まずは師匠に言われたこと、型を「守る」ところから修行が始まる。

その後、その型を自分と照らし合わせて研究することにより、自分に合った、より良いと思われる型をつくることにより既存の型を「破る」。

最終的には師匠の型、そして自分自身が造り出した型の上に立脚した個人は、自分自身と技についてよく理解しているため、型から自由になり、型から「離れ」て自在になることができる。

武道等において、新たな流派が生まれるのはこのためである。

~ 引用ここまで ~


例えば、私が理事を務めている、日本不動産コミュニティー(J-REC)の認定する不動産コンサルタントになるためには、「講演実技審査」に合格する必要があります。

J-RECの作り上げたコンテンツを
  • 決められた方法 
  • 決められた時間  
で講演していただき、それを審査します。

すると、すでに講師としてバリバリ活動している人が不合格になり、ズブの素人が合格してしまうことがあります。

たまに、ではなく、毎年のように同じことが起こります。


なぜ、このような結果になるのかというと、すでに講師の方は、

「自分ならもっとうまくやれる」

という気持ちがとても強いんですね。

なので、こちらは、

「決められたことをきちんとできるかを審査する」

と言っているにも関わらず、

「こうした方がもっと良くなる」

とばかりに内容を改変します。

その結果、不合格 → 再審査となるのです(笑)


私の場合、「ハンバーガー屋の店長」としては優秀でしたが、「ラーメン屋のオーナー」としてはノウハウ不足、経験不足だったのです。

フランチャイズなので、本部の指導に従えばいいものを、

「自分ならもっとうまくやれる」

とばかりに、間違った方向に爆進。

結果、失敗に終わったわけです。


まずは「守」に徹すること

なぜ、今回このトピックを選んだのかというと、最近、私のクライアントさんで、素晴らしい結果を出した方がいるからです。

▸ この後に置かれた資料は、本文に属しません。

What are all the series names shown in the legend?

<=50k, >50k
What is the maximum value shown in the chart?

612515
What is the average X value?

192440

このクライアントさん、私のコンサルティングを受けて、わずか数ヶ月で売り上げが約2倍になりました。

なぜ、そんな結果が出たのか?

簡単です。

私に言われたことを、すべて、100%やったのです。


私もコンサルティングをするようになって長いのですが、過去最高の結果といっていいです。

過去、

「私のアドバイスを完璧に100%やった人」

は、まったくいませんでした。

まあ、いいところ70%くらいをやってくれる人はいました。

しかし、今回のクライアントさんは、100%やったのです。

すると一瞬で売り上げ倍増。

なぜか? 「守・破・離」の「守」がきちんとできていたからです。

この方は優秀なので、いずれ「破」そして「離」と進んでいくと思います。

ですが、まずは「守」なのです。

多くの「有能な方」は、

「まずは『守』から始める」

これができないから、望んだ結果が出ないんですね。


私は昨年暮れからビジネスモデルを変えましたので、学ばなければならないことがたくさんあります。

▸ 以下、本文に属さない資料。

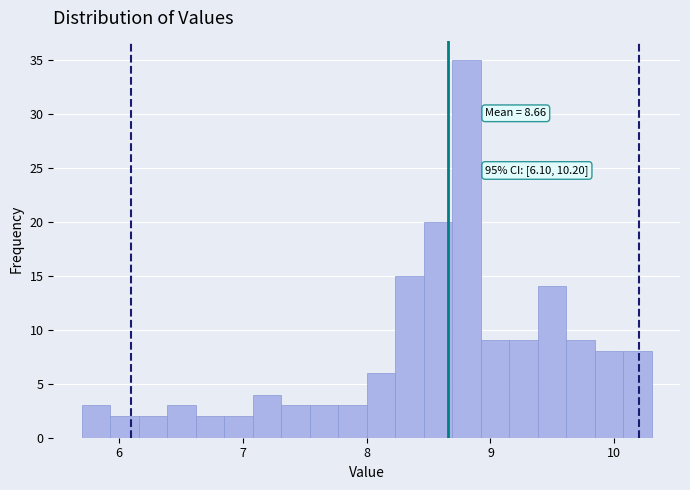

Read against the x-axis, roughly where is the centre of the tallest bar?

8.8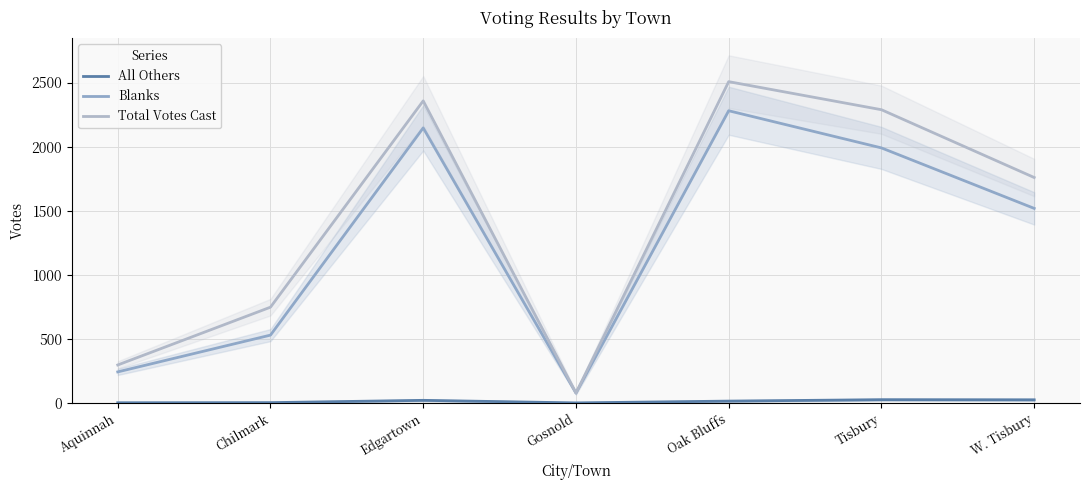

What is the average value of the Total Votes Cast series?

1433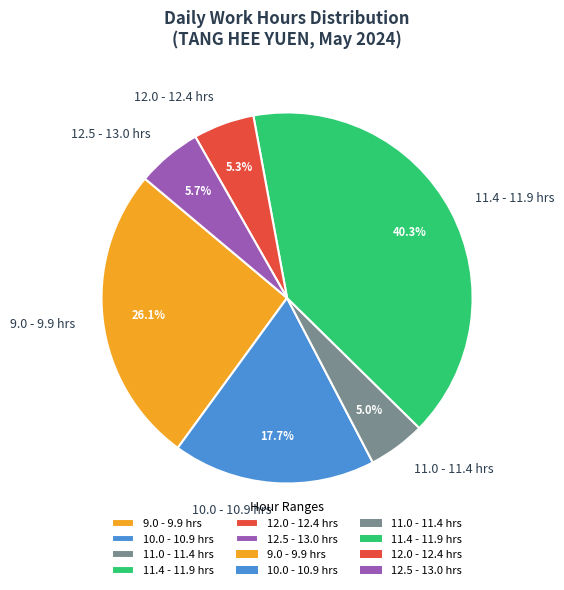

Combined, what portion of the pie is 11.0 - 11.4 hrs and 11.4 - 11.9 hrs?

45.3%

そのために「守・破・離」ということを強く意識するようにしています。

「まずは師匠の教えをきちんと守る」

これができないと次に進むことはできません。

いまいち結果が出ていない方は、

「自分は『守・破・離』ができているのか?」

と、自分を振り返ってみてくださいね。

必要のない工夫をしているかもしれませんよ。